Peu soucieux des valeurs de la Résistance et de ses combats – ce qui est bien paradoxal pour un organisme de mémoire dont l’objet est de les diffuser – le musée de la résistance de Grenoble cède à la mode du tout anglais, de l’effacement de la langue française au profit du Wall Street English, de la langue unique de la pensée unique. Léon Landini, résistant FTP MOI, a fait parvenir cette lettre ouverte au directeur de cette institution. Donnant l’exemple de la résistance à mener pour ne pas se laisser couper la langue, pour la diversité linguistique. Personne ne doit se taire et les langues doivent se délier au risque de voir marginaliser puis disparaître ce premier service public des travailleurs de notre pays, leur langue.
Monsieur le Directeur,
Je viens de recevoir un petit fascicule émanent de vos services, qui a pour titre Grenoble Street Art Fest.
Ancien officier FTP-MOI en région Rhône-Alpes, mes camarades et moi même, avons combattu et souffert pour une France, Libre, Forte, indépendante, Démocratique et SOUVERAINE et voici que nous découvrons avec stupeur et amertume que le Musée de la Résistance de Grenoble sensément représenter notre Résistance, se laissant prendre à “l’américanisation” de notre langue, utilise un langage qui n’a rien de français.
Bien que d’origine étrangère et fils d’antifasciste italien, je suis Président d’Honneur d’une association intitulée : CO.U.R.R.I.E.L. (Collectif Unitaire Républicain de Résistance, d’Initiative et d’Emancipation Linguistique).
Le 11 courant, notre association a organisé une conférence de presse, dans les salons de l’Assemblée Nationale. Parmi les défenseurs de la langue française se trouvaient plusieurs députés, ainsi que diverses personnalités, dont Monsieur Claude Hagège, linguistique, professeur au Collège de France. Cette conférence, présidée par le député du Nord Candelier (PCF), et soutenue par des députés PS et LR, a constaté avec colère que le “Globish” était de plus en plus utilisé, tout en cherchant à marginaliser la langue française.
Hagège a insisté en affirmant que tout était fait pour que l’anglais devienne la langue universelle, mais il a ajouté de ne pas oublier que langue unique, signifie, pensée unique et que défendre notre langue était un devoir auquel nous n’avions pas le droit de nous soustraire.
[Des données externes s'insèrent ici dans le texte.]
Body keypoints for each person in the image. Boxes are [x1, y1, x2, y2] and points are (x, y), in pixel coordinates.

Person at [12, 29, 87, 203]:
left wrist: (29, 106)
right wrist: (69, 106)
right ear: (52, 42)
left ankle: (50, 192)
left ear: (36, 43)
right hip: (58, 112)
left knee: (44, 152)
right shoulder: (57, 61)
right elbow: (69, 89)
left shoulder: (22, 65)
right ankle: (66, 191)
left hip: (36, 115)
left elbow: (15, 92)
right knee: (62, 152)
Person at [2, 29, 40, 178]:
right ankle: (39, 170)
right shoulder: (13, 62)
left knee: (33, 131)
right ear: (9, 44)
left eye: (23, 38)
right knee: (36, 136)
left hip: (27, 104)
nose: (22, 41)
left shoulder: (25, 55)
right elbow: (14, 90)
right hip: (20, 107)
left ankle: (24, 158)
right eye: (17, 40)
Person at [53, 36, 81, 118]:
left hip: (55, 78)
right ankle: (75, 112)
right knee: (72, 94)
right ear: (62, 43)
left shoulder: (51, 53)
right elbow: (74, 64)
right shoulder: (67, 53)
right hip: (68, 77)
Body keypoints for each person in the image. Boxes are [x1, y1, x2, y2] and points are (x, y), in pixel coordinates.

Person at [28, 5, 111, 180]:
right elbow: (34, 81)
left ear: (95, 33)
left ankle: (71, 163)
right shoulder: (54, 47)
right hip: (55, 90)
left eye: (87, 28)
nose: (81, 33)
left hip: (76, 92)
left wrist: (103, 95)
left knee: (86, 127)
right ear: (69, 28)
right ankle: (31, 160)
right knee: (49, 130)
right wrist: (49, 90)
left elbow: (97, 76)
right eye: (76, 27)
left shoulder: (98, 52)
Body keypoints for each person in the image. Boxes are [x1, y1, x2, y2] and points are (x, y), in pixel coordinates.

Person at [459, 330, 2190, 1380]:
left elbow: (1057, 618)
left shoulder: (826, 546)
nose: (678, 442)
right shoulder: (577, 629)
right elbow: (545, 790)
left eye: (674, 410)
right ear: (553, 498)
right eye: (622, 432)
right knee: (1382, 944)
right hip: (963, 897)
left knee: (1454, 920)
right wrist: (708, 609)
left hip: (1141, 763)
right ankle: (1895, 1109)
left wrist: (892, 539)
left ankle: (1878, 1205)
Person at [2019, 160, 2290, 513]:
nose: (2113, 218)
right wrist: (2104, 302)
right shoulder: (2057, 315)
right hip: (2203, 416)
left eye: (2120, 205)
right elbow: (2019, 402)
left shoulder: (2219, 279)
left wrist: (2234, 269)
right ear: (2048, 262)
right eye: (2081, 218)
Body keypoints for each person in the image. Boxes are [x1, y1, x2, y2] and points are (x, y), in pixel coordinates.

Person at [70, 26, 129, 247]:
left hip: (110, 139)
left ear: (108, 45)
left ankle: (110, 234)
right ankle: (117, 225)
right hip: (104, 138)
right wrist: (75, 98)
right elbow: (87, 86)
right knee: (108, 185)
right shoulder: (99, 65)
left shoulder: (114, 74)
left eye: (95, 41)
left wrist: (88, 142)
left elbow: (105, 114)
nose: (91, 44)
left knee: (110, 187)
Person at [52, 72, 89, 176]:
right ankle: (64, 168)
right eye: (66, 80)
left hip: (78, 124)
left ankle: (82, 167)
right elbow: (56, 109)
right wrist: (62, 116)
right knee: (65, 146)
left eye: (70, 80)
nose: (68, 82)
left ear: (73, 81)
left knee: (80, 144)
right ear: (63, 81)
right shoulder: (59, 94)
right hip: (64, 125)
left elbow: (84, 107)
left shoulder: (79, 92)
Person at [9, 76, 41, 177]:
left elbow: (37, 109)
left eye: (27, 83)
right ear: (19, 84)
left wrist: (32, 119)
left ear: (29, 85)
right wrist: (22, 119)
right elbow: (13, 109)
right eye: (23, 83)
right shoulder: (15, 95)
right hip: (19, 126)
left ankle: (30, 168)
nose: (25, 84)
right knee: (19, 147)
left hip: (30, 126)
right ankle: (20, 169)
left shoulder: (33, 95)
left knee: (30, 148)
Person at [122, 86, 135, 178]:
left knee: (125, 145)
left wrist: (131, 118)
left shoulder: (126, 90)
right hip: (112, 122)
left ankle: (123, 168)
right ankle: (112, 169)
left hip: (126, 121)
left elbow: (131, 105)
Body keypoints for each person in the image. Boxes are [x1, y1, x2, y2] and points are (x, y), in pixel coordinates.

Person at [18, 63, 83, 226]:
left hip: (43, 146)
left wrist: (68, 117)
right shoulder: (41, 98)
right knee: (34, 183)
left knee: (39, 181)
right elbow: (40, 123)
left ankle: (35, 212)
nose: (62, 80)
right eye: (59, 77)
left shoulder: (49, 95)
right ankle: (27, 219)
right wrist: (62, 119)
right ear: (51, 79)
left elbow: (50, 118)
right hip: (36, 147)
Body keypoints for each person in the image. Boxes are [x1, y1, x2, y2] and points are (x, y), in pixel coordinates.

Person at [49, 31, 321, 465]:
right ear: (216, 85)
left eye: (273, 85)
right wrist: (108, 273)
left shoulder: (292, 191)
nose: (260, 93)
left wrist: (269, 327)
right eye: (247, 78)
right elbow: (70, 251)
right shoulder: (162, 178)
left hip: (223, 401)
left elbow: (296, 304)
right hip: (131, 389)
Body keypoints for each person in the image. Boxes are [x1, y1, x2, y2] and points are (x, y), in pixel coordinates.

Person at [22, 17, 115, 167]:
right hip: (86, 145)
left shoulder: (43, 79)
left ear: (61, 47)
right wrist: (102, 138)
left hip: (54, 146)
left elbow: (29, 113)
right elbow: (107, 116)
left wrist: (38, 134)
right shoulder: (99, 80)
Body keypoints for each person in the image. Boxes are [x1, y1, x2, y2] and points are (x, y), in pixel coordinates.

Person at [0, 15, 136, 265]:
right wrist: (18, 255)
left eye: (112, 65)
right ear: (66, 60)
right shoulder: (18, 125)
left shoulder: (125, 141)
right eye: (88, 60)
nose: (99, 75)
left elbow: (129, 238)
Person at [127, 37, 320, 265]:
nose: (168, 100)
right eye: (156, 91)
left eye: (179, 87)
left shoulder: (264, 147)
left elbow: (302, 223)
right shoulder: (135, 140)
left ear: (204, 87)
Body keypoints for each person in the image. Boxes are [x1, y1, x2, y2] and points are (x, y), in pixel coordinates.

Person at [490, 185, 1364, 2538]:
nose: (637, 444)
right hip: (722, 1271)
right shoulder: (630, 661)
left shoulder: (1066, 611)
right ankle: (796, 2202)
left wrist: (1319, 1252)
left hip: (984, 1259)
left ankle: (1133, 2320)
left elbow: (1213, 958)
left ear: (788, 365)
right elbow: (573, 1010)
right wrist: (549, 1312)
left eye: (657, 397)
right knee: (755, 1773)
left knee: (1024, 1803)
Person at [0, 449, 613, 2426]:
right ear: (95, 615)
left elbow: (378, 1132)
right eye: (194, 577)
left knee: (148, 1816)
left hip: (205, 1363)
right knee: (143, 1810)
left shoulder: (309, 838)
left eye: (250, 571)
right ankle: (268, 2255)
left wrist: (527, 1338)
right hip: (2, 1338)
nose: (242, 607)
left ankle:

Je vous rappelle que nous ne nous sommes pas battus pour que notre langue, la langue de la République devienne un idiome, uniquement utilisé par de pauvres bougres ne comprenant soi-disant rien, et que par définition, des Résistants ne sauraient accompagner gentiment les angliciseurs de notre pays que le philosophe Michel Serres nomme les « collabos de la pub et du fric ». Le même philosophe – qui n’en enseigne pas moins en français à Harvard – ajoute d’ailleurs ceci : « il y a désormais plus d’anglais sur les murs de Paris qu’il n’y avait d’allemand sous l’Occupation ». Sans commentaire.
Accepter l’idée d’une « évolution inéluctable » vers la soumission, linguistique ou politique, c’est à peu près ce que nous disaient les collaborateurs, lorsque nous nous battions contre l’occupant et ses valets de Vichy.
Si vous souhaitez continuer à affirmer que vous êtes les porteurs de la mémoire de la Résistance de la région grenobloise, utilisez donc la langue pour laquelle beaucoup de mes camarades étrangers ont accompli tant d’efforts pour apprendre la langue du seul pays au monde où les bâtiments publics portent sur leur fronton ces trois mots LIBERTE – EGALITE – FRATERNITE.
Léon Landini – Président de l’Amicale des Anciens FTP-MOI des Bataillons Carmagnole-Liberté.
Président du Pôle de Renaissance Communiste en France. Décoré par L’Union Soviétique pour faits de Résistance.
Officier de la Légion d’Honneur – Médaille de la Résistance – Grand Mutilé de Guerre suite aux tortures endurées pendant mon arrestation.